Collected data entries
<<<<

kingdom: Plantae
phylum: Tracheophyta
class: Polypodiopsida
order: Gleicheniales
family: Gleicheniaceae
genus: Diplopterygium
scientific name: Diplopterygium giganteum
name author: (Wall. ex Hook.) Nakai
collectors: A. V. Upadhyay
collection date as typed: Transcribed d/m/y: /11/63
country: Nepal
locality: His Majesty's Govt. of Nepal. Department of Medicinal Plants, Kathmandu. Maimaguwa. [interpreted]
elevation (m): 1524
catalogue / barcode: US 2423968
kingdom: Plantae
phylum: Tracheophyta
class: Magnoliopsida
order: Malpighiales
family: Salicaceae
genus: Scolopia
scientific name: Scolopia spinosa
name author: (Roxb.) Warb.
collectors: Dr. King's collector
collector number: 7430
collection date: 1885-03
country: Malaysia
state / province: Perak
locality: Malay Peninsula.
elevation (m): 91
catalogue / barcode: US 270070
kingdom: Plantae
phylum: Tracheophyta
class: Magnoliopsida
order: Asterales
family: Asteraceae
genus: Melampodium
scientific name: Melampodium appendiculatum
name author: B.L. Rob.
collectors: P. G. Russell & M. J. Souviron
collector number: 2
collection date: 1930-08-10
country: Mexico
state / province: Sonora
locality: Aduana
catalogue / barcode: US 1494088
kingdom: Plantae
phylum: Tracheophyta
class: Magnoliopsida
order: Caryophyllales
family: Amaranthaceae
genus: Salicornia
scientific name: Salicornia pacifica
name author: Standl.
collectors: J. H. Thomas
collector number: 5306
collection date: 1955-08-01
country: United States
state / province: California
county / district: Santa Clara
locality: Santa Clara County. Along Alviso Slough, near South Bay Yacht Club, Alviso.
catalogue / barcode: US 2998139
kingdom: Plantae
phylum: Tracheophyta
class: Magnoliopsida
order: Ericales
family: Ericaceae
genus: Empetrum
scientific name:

>>>>

= Aim of the task =
Please reproduce, word for word, the lines of the records from the one containing "catalogue / barcode: US 2423968" through the one containing "locality: Aduana", both of these lines included.

= Answer for the task =
catalogue / barcode: US 2423968
kingdom: Plantae
phylum: Tracheophyta
class: Magnoliopsida
order: Malpighiales
family: Salicaceae
genus: Scolopia
scientific name: Scolopia spinosa
name author: (Roxb.) Warb.
collectors: Dr. King's collector
collector number: 7430
collection date: 1885-03
country: Malaysia
state / province: Perak
locality: Malay Peninsula.
elevation (m): 91
catalogue / barcode: US 270070
kingdom: Plantae
phylum: Tracheophyta
class: Magnoliopsida
order: Asterales
family: Asteraceae
genus: Melampodium
scientific name: Melampodium appendiculatum
name author: B.L. Rob.
collectors: P. G. Russell & M. J. Souviron
collector number: 2
collection date: 1930-08-10
country: Mexico
state / province: Sonora
locality: Aduana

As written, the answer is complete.